For a moment, stepping into the Malta pavilion, I thought it was a let down. There was a metal fence and seven black wells of water meant to represent the seven figures in Carivaggo’s painting. There was a score playing. But nothing was happening. Then, suddenly, a strange clicking began above my head — which turned out to be a sophisticated induction process. Then molten bits of electric-orange steel dropped from the ceiling in timed succession. The fragments of bright burning metal hissed and sizzled when they landed in the water, then disappeared into nothingness. The effect was like watching stars fall to earth, over and over and over again. It was a commentary on time, it was celestial, it was beautiful and brutal — it is a piece I haven’t stopped thinking about since the moment I experienced it.

After a day of consuming art non-stop, I felt as if I had been on a psychedelic trip, each new piece adding to the dizzying, kaleidoscopic feeling that I would never be able to take it all in. Certain works made me uncomfortable, certain works made me rethink the world, other works made me want to weep. 

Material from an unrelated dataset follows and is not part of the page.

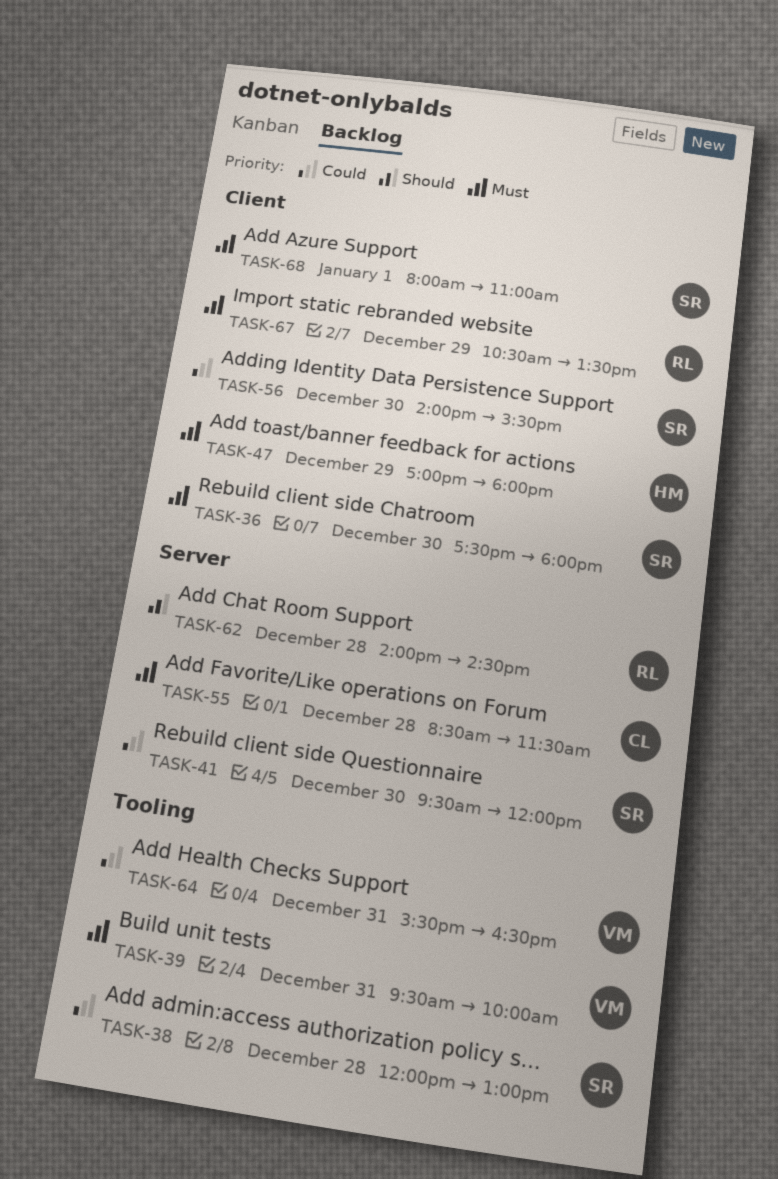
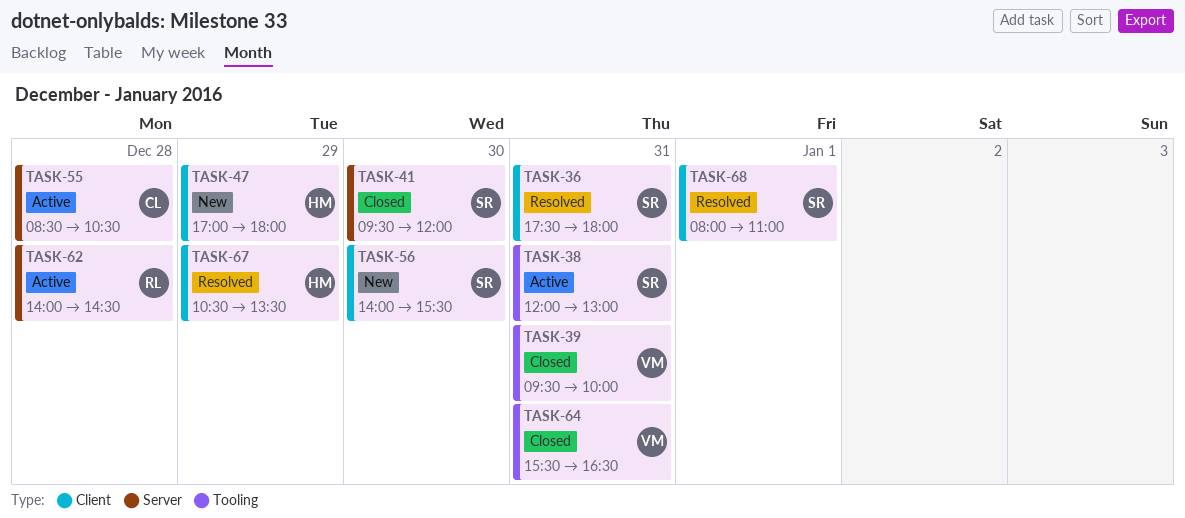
TASK-36, day: Dec 30 -> Dec 31
TASK-38, day: Dec 28 -> Dec 31
TASK-55, ends: 11:30 -> 10:30
TASK-67, owner: RL -> HM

On the boat leaving Venice, cutting through the green-blue waters, the sunken city receding from me, my heart clawing at my chest already to go back, to stay, I returned to the conversation I had with my friend in London. 

Maybe the wordless pull we feel toward certain works of art is really a deep recognition of a shared emotion. Each work of art that we love underscores a mutual exploration of beauty, tragedy, trauma. And in that mirroring, that recognition, we discover our own humanity again.

 

Sarah Rose Etter is the author of The Book of X, winner of the 2019 Shirley Jackson Award for novel. Her second novel is forthcoming from Scribner in 2023. Her work has appeared in BOMB, The Cut, Gulf Coast, The Los Angeles Review of Books, and more. She has been awarded writing residencies at the Jack Kerouac House, the DISQUIET Conference in Lisbon, and the Gullkistan Residency in Iceland.